Residents of S-Sudan’s Bor Flee as Troops Warn of Militia Assault

Hundreds of people have fled South Sudan’s flashpoint town of Bor as the army warned of an imminent attack by the “White Army” militia on Monday, two weeks into ethnic fighting that has ravaged the world’s newest state.
The officials said that more than 1,000 people have been killed since clashes erupted in Juba, on Dec. 15 and spread to oil-producing regions, unsettling oil markets and raising fears of a civil war between the main Dinka and Nuer ethnic groups.
The White Army made up of Nuer youths who dust their bodies in white ash has in the past sided with Riek Machar, the Nuer former vice president of South Sudan who the government accused of starting the fighting.
The Spokesman for the government of South Sudan’s Unity state denied Machar was in control of the White Army fighters, raising the prospect that the violence was spreading beyond the control of widely recognised ethnic leaders.
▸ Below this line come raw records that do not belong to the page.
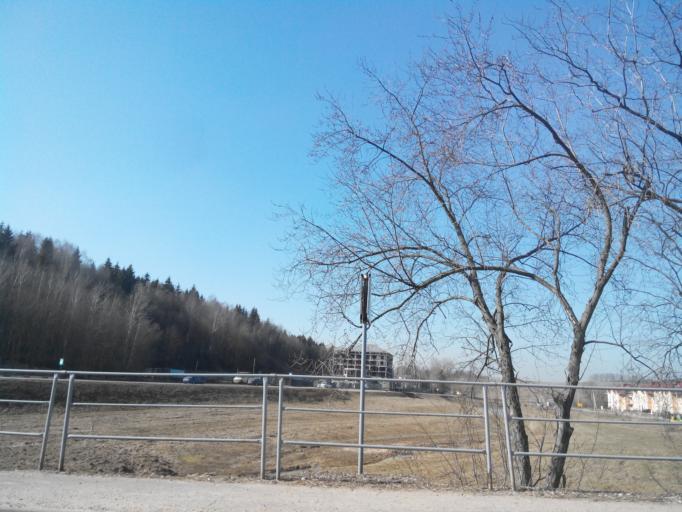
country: BY
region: Minsk
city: Zhdanovichy
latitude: 53.9150
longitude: 27.3906
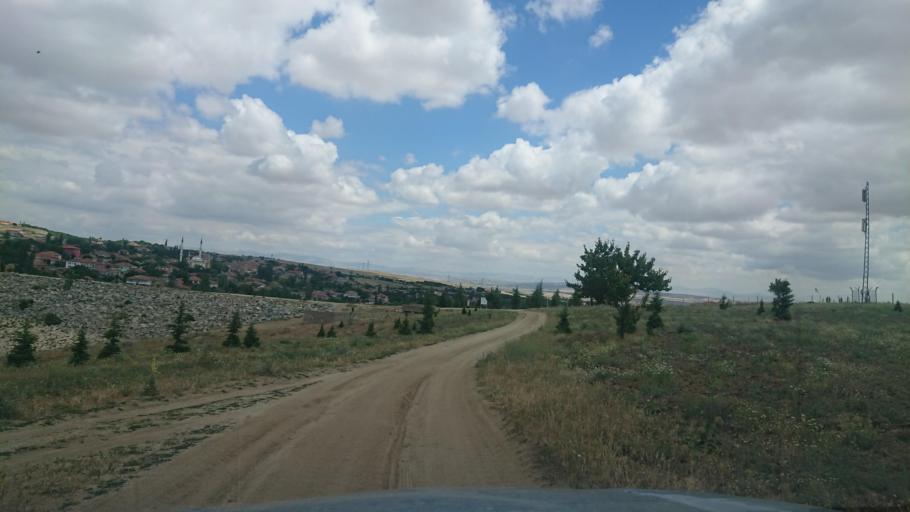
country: TR
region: Aksaray
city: Agacoren
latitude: 38.8638
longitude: 33.9510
“The White Army is not very far from Bor so an attack is imminent.
“Civilians have fled the town, crossing the White Nile River and heading for the swamps,’’ Sudan army (SPLA) Spokesman, Philip Aguer, said on phone from Juba.
Report says Nuer militias massacred Dinkas in Bor during an outburst of ethnic fighting in 1991.
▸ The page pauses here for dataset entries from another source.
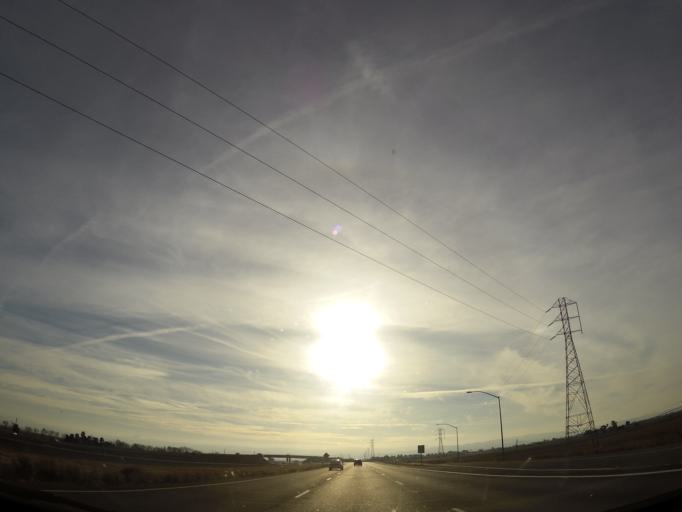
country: US
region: California
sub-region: San Joaquin County
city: Lathrop
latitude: 37.7623
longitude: -121.3388
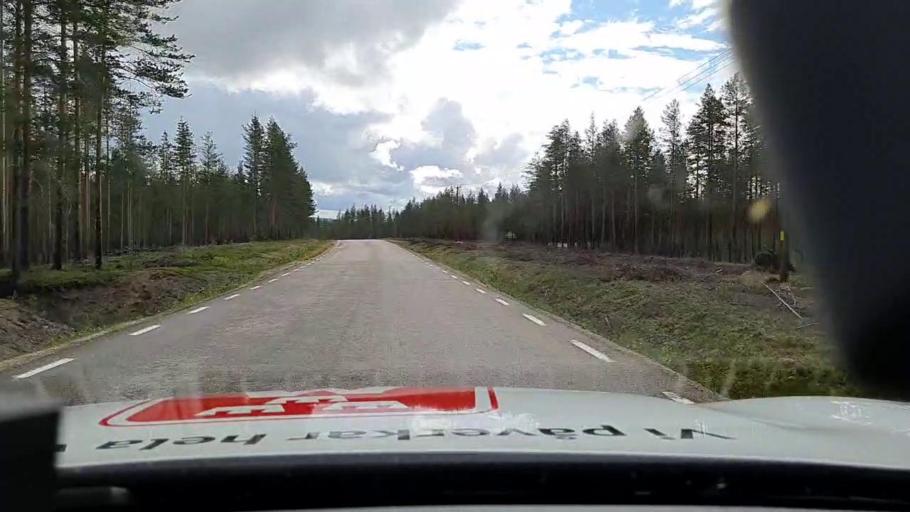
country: SE
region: Norrbotten
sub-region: Overkalix Kommun
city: OEverkalix
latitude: 66.2511
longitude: 22.8778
The latest fighting has left South Sudan, one of the world’s biggest recipients of aid, facing its most significant crisis since it gained independence from northern neighbour Sudan in 2011.
Western powers and bordering countries have scrambled to stem the unrest, worried the conflict could spill over porous borders and destabilise fragile East Africa.
South Sudan’s neighbours have called on the warring factions to lay down their arms and begin peace talks by Dec. 31.
Ethiopian Foreign Minister Tedros Adhanom and Ugandan President Yoweri Museveni were in Juba on Monday to keep up the pressure.